Microgravity Investigation of Cement Solidification

This image includes one of the flight assembled Microgravity Investigation of Cement Solidification (MICS) Kits with its contents laid out providing a look at all of the contents and sub-items that make up one MICS Kit. Image courtesy of Leidos MICS Team.

Aleksandra Radlińska, of Penn State,  is the principal investigator for Microgravity Investigation of Cement Solidification (MICS).

To assess the feasibility of cement as a process for constructing potential future space habitat structures, the effects of micgrogravity on the process must be understood, Radlińska said. Astronauts aboard the space station would combine pre-packaged bags of cement and water, then halt the chemical process with an alcohol additive. The samples would then be returned to Earth for comparison with equivalent ground-based samples.

Small Satellites

Three CubeSats, a class of small satellites — each about the size of a cereal box — part of the CRS-9 payload were highlighted at the briefing.

CubeRRT

The same interference that causes radio and television static also affects the quality of data that instruments like microwave radiometers collect.

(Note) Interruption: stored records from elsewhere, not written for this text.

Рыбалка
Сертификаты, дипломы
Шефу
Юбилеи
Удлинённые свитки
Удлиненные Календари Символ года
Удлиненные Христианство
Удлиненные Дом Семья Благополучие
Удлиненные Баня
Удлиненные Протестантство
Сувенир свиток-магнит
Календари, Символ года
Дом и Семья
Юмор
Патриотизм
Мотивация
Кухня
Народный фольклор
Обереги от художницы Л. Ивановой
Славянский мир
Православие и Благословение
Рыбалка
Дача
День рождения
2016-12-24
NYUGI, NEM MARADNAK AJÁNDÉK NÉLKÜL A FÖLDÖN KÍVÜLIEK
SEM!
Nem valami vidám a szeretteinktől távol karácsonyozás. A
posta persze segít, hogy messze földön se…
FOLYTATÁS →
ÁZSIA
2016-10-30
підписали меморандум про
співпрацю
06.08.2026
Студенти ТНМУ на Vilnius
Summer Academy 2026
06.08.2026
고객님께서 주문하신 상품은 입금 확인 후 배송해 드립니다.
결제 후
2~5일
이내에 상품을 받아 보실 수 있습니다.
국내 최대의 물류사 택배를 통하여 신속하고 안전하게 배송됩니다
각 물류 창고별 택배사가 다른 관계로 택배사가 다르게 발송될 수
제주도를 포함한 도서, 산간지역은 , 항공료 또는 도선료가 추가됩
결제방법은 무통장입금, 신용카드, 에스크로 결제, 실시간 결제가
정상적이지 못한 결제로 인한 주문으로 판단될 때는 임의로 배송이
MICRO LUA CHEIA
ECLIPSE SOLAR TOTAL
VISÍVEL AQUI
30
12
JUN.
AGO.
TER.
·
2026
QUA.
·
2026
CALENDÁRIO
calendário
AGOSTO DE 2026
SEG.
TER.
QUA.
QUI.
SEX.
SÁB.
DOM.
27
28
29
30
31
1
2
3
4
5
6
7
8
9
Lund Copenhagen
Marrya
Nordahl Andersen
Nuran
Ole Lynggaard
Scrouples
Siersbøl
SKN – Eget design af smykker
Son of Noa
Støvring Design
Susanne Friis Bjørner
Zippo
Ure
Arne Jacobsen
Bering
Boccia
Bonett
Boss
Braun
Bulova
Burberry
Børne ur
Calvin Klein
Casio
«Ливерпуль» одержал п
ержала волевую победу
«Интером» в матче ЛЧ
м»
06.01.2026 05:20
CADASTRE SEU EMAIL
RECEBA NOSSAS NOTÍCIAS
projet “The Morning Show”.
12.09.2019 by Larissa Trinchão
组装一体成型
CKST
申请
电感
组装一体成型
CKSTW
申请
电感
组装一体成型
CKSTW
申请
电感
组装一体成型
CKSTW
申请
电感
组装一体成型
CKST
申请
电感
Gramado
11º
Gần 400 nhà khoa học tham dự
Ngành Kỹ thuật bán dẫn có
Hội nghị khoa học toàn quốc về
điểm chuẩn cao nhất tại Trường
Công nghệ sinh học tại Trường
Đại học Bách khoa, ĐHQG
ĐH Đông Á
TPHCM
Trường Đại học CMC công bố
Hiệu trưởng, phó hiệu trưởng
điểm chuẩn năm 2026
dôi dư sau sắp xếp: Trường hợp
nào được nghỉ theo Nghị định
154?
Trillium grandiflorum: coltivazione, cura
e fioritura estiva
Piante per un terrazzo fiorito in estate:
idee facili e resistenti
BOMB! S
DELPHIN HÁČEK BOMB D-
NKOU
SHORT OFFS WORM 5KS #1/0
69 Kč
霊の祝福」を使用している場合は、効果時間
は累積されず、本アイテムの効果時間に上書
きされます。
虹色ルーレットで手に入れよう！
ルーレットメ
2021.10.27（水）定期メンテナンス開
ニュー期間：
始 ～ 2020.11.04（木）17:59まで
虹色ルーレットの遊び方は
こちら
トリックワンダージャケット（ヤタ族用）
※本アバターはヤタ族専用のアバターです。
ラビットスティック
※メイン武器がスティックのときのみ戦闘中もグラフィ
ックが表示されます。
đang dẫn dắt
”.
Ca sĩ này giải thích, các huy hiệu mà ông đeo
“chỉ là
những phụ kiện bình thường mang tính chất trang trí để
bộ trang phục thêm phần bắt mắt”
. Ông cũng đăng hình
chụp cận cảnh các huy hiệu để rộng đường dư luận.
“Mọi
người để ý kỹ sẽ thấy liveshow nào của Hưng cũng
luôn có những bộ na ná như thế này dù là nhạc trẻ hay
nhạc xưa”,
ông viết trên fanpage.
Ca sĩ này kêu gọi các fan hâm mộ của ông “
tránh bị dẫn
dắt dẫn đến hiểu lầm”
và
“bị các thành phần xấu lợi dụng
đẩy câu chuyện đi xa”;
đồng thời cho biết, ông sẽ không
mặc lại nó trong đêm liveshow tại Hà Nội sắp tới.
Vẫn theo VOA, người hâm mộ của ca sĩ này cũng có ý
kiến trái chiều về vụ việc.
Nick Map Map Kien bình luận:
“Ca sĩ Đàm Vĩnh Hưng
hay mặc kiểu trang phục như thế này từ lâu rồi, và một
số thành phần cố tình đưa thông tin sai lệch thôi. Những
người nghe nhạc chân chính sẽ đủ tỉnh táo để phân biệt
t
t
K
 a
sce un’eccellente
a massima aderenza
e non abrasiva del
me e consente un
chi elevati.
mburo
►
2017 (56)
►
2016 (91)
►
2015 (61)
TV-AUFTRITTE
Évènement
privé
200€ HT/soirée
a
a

As the number of RFI-causing devices increases globally, NASA’s satellite instruments — specifically, microwave radiometers that gather data on soil moisture, meteorology, climate and more — will be more challenged in collecting high-quality data.

The CubeSat Radiometer Radio Frequency Interference Technology (CubeRRT) validation project will test a new way for NASA’s future radiometer missions to overcome the ever-increasing amount of radio frequency interference that satellites will encounter while collecting data.

TEMPEST-D

Temporal Experiment for Storms and Tropical Systems – Demonstration (TEMPEST-D) has satellite technology with the potential to measure cloud and precipitation processes on a global basis. These measurements help improve understanding of Earth’s water cycle and weather predictions, particularly conditions inside storms that form precipitation.

The Temporal Experiment for Storms and Tropical Systems – Demonstration (TEMPEST-D) satellite at Blue Canyon Technologies in Boulder, CO. Image courtesy of Blue Canyon Technologies.

RainCube

RainCube’s umbrella-like antenna deploys during a ground-based test.
Credit: NASA/JPL-Caltech

RainCube (Radar in a CubeSat) Principal Investigator Eva Peral of NASA’s Jet Propulsion Lab in Pasadena, California, said that radars are traditionally very large and very power-hungry.

A main goal of RainCube  is to demonstrate the feasibility of a radar payload on a CubeSat platform. To that end, RainCube’s distinctive antenna looks a little like an umbrella stuffed into a jack-in-the-box; when open, its ribs extend out of a canister and splay out a golden mesh.

As its name suggests, RainCube will use radar to measure rain and snowfall. Climate and weather models depend on measurements from space-borne satellites to complete model validation and improvements. RainCube is a technology demonstration mission enabling precipitation radar technologies on a low-cost, quick-turnaround platform, demonstrating a small radar and ultra-compact deployable antenna and providing a profile of the Earth’s vertically falling precipitation, such as rain and snow. The RainCube mission enables future Earth science missions to improve weather and climate models.


Antares is scheduled to launch no earlier than May 21 at 4:39 a.m. EDT on the company’s CRS-9 resupply mission to the International Space Station. Launch will be from Virginia Space’s Mid-Atlantic Regional Spaceport at NASA’s Wallops Flight Facility on Virginia’s Eastern Shore.